■ **DATA IN THIS EXERCISE**:
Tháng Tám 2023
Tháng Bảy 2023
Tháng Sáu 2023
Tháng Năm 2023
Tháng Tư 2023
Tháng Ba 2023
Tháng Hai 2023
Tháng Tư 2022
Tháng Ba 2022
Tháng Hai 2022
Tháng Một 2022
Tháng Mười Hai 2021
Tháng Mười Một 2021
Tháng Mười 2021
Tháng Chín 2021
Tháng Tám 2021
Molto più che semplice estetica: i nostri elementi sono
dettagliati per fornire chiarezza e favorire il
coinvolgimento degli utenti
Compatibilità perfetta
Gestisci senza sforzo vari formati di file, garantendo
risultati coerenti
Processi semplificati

■ **DESCRIPTION OF THE TASK**: Please output the text of every item above line for line, keeping each line unchanged.

■ **ANSWER FOR THIS EXERCISE**:
Tháng Tám 2023
Tháng Bảy 2023
Tháng Sáu 2023
Tháng Năm 2023
Tháng Tư 2023
Tháng Ba 2023
Tháng Hai 2023
Tháng Tư 2022
Tháng Ba 2022
Tháng Hai 2022
Tháng Một 2022
Tháng Mười Hai 2021
Tháng Mười Một 2021
Tháng Mười 2021
Tháng Chín 2021
Tháng Tám 2021
Molto più che semplice estetica: i nostri elementi sono
dettagliati per fornire chiarezza e favorire il
coinvolgimento degli utenti
Compatibilità perfetta
Gestisci senza sforzo vari formati di file, garantendo
risultati coerenti
Processi semplificati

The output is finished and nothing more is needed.